> [What needs to be done] Output the data exactly, with every line intact.

Items listed in a dataset:
+---+
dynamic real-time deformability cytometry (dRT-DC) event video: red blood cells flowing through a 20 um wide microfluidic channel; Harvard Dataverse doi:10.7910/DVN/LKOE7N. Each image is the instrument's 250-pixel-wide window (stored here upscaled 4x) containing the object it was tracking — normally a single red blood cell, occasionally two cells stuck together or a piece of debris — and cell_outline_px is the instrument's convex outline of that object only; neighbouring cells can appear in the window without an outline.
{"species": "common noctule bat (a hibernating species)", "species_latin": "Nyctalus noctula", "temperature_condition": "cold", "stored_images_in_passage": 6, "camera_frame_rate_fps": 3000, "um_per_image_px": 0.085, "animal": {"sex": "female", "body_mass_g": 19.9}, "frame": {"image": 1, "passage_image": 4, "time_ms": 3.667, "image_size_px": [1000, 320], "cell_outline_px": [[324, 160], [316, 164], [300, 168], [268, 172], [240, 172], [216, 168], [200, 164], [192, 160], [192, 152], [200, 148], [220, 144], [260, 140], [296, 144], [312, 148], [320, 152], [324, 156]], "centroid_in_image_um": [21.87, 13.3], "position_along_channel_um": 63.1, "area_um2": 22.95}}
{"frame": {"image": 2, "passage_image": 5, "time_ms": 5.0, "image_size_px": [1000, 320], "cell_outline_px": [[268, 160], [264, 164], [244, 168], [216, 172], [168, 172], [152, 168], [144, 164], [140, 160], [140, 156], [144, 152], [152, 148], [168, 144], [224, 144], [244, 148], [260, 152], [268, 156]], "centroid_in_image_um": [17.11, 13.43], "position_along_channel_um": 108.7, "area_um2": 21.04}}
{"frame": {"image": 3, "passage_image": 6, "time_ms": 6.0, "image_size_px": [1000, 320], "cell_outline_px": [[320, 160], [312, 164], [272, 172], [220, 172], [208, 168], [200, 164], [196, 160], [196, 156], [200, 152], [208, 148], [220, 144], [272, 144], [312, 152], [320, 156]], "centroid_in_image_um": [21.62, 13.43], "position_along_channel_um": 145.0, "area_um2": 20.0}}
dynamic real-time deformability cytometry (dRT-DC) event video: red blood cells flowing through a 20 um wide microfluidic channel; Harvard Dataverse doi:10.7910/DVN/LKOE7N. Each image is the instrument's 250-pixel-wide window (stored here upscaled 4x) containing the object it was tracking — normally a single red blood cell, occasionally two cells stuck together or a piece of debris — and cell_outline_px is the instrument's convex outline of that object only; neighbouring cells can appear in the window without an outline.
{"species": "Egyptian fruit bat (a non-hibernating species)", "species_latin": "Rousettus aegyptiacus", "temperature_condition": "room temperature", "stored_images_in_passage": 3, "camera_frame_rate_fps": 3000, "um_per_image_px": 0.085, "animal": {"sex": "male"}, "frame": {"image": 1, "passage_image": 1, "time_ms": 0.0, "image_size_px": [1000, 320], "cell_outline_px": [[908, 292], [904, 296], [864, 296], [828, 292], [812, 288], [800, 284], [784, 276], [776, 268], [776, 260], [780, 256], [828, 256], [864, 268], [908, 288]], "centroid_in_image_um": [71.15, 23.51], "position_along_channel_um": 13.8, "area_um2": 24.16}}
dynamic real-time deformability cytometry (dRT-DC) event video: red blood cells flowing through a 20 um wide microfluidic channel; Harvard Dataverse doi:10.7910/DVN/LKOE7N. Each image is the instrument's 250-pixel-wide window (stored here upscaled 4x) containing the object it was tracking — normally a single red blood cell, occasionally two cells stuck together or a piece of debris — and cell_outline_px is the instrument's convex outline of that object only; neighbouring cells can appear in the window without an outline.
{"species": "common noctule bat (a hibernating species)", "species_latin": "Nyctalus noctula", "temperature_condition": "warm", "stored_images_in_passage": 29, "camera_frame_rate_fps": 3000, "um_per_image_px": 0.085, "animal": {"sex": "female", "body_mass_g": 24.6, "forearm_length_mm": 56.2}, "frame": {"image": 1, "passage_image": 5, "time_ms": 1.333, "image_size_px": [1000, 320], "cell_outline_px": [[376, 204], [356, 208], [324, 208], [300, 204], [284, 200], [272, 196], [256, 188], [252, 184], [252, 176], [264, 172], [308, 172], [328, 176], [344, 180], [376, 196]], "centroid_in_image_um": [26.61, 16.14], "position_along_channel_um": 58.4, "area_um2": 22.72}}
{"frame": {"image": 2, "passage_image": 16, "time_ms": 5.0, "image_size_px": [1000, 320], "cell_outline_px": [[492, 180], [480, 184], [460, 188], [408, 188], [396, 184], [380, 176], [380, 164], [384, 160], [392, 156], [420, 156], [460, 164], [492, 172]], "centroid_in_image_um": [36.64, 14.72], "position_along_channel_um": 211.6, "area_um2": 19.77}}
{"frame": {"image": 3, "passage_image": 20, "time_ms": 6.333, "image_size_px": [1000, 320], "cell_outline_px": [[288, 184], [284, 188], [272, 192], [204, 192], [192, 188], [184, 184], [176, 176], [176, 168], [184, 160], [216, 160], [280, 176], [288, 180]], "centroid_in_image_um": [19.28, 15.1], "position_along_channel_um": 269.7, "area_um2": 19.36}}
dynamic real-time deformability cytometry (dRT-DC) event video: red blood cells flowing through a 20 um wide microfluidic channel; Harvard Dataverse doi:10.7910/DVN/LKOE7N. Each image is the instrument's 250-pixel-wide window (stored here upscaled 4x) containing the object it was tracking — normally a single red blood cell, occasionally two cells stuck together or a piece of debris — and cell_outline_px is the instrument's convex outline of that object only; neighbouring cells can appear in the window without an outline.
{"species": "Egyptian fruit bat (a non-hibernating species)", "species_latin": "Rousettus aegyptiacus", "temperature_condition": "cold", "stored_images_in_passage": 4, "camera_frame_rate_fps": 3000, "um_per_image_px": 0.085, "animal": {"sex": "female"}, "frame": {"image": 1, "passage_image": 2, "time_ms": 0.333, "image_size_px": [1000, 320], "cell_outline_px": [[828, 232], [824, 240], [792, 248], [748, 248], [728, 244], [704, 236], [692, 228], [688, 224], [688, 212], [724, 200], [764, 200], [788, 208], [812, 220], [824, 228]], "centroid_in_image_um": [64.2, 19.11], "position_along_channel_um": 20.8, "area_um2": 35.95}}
+---+
> [Correct result]
dynamic real-time deformability cytometry (dRT-DC) event video: red blood cells flowing through a 20 um wide microfluidic channel; Harvard Dataverse doi:10.7910/DVN/LKOE7N. Each image is the instrument's 250-pixel-wide window (stored here upscaled 4x) containing the object it was tracking — normally a single red blood cell, occasionally two cells stuck together or a piece of debris — and cell_outline_px is the instrument's convex outline of that object only; neighbouring cells can appear in the window without an outline.
{"species": "common noctule bat (a hibernating species)", "species_latin": "Nyctalus noctula", "temperature_condition": "cold", "stored_images_in_passage": 6, "camera_frame_rate_fps": 3000, "um_per_image_px": 0.085, "animal": {"sex": "female", "body_mass_g": 19.9}, "frame": {"image": 1, "passage_image": 4, "time_ms": 3.667, "image_size_px": [1000, 320], "cell_outline_px": [[324, 160], [316, 164], [300, 168], [268, 172], [240, 172], [216, 168], [200, 164], [192, 160], [192, 152], [200, 148], [220, 144], [260, 140], [296, 144], [312, 148], [320, 152], [324, 156]], "centroid_in_image_um": [21.87, 13.3], "position_along_channel_um": 63.1, "area_um2": 22.95}}
{"frame": {"image": 2, "passage_image": 5, "time_ms": 5.0, "image_size_px": [1000, 320], "cell_outline_px": [[268, 160], [264, 164], [244, 168], [216, 172], [168, 172], [152, 168], [144, 164], [140, 160], [140, 156], [144, 152], [152, 148], [168, 144], [224, 144], [244, 148], [260, 152], [268, 156]], "centroid_in_image_um": [17.11, 13.43], "position_along_channel_um": 108.7, "area_um2": 21.04}}
{"frame": {"image": 3, "passage_image": 6, "time_ms": 6.0, "image_size_px": [1000, 320], "cell_outline_px": [[320, 160], [312, 164], [272, 172], [220, 172], [208, 168], [200, 164], [196, 160], [196, 156], [200, 152], [208, 148], [220, 144], [272, 144], [312, 152], [320, 156]], "centroid_in_image_um": [21.62, 13.43], "position_along_channel_um": 145.0, "area_um2": 20.0}}
dynamic real-time deformability cytometry (dRT-DC) event video: red blood cells flowing through a 20 um wide microfluidic channel; Harvard Dataverse doi:10.7910/DVN/LKOE7N. Each image is the instrument's 250-pixel-wide window (stored here upscaled 4x) containing the object it was tracking — normally a single red blood cell, occasionally two cells stuck together or a piece of debris — and cell_outline_px is the instrument's convex outline of that object only; neighbouring cells can appear in the window without an outline.
{"species": "Egyptian fruit bat (a non-hibernating species)", "species_latin": "Rousettus aegyptiacus", "temperature_condition": "room temperature", "stored_images_in_passage": 3, "camera_frame_rate_fps": 3000, "um_per_image_px": 0.085, "animal": {"sex": "male"}, "frame": {"image": 1, "passage_image": 1, "time_ms": 0.0, "image_size_px": [1000, 320], "cell_outline_px": [[908, 292], [904, 296], [864, 296], [828, 292], [812, 288], [800, 284], [784, 276], [776, 268], [776, 260], [780, 256], [828, 256], [864, 268], [908, 288]], "centroid_in_image_um": [71.15, 23.51], "position_along_channel_um": 13.8, "area_um2": 24.16}}
dynamic real-time deformability cytometry (dRT-DC) event video: red blood cells flowing through a 20 um wide microfluidic channel; Harvard Dataverse doi:10.7910/DVN/LKOE7N. Each image is the instrument's 250-pixel-wide window (stored here upscaled 4x) containing the object it was tracking — normally a single red blood cell, occasionally two cells stuck together or a piece of debris — and cell_outline_px is the instrument's convex outline of that object only; neighbouring cells can appear in the window without an outline.
{"species": "common noctule bat (a hibernating species)", "species_latin": "Nyctalus noctula", "temperature_condition": "warm", "stored_images_in_passage": 29, "camera_frame_rate_fps": 3000, "um_per_image_px": 0.085, "animal": {"sex": "female", "body_mass_g": 24.6, "forearm_length_mm": 56.2}, "frame": {"image": 1, "passage_image": 5, "time_ms": 1.333, "image_size_px": [1000, 320], "cell_outline_px": [[376, 204], [356, 208], [324, 208], [300, 204], [284, 200], [272, 196], [256, 188], [252, 184], [252, 176], [264, 172], [308, 172], [328, 176], [344, 180], [376, 196]], "centroid_in_image_um": [26.61, 16.14], "position_along_channel_um": 58.4, "area_um2": 22.72}}
{"frame": {"image": 2, "passage_image": 16, "time_ms": 5.0, "image_size_px": [1000, 320], "cell_outline_px": [[492, 180], [480, 184], [460, 188], [408, 188], [396, 184], [380, 176], [380, 164], [384, 160], [392, 156], [420, 156], [460, 164], [492, 172]], "centroid_in_image_um": [36.64, 14.72], "position_along_channel_um": 211.6, "area_um2": 19.77}}
{"frame": {"image": 3, "passage_image": 20, "time_ms": 6.333, "image_size_px": [1000, 320], "cell_outline_px": [[288, 184], [284, 188], [272, 192], [204, 192], [192, 188], [184, 184], [176, 176], [176, 168], [184, 160], [216, 160], [280, 176], [288, 180]], "centroid_in_image_um": [19.28, 15.1], "position_along_channel_um": 269.7, "area_um2": 19.36}}
dynamic real-time deformability cytometry (dRT-DC) event video: red blood cells flowing through a 20 um wide microfluidic channel; Harvard Dataverse doi:10.7910/DVN/LKOE7N. Each image is the instrument's 250-pixel-wide window (stored here upscaled 4x) containing the object it was tracking — normally a single red blood cell, occasionally two cells stuck together or a piece of debris — and cell_outline_px is the instrument's convex outline of that object only; neighbouring cells can appear in the window without an outline.
{"species": "Egyptian fruit bat (a non-hibernating species)", "species_latin": "Rousettus aegyptiacus", "temperature_condition": "cold", "stored_images_in_passage": 4, "camera_frame_rate_fps": 3000, "um_per_image_px": 0.085, "animal": {"sex": "female"}, "frame": {"image": 1, "passage_image": 2, "time_ms": 0.333, "image_size_px": [1000, 320], "cell_outline_px": [[828, 232], [824, 240], [792, 248], [748, 248], [728, 244], [704, 236], [692, 228], [688, 224], [688, 212], [724, 200], [764, 200], [788, 208], [812, 220], [824, 228]], "centroid_in_image_um": [64.2, 19.11], "position_along_channel_um": 20.8, "area_um2": 35.95}}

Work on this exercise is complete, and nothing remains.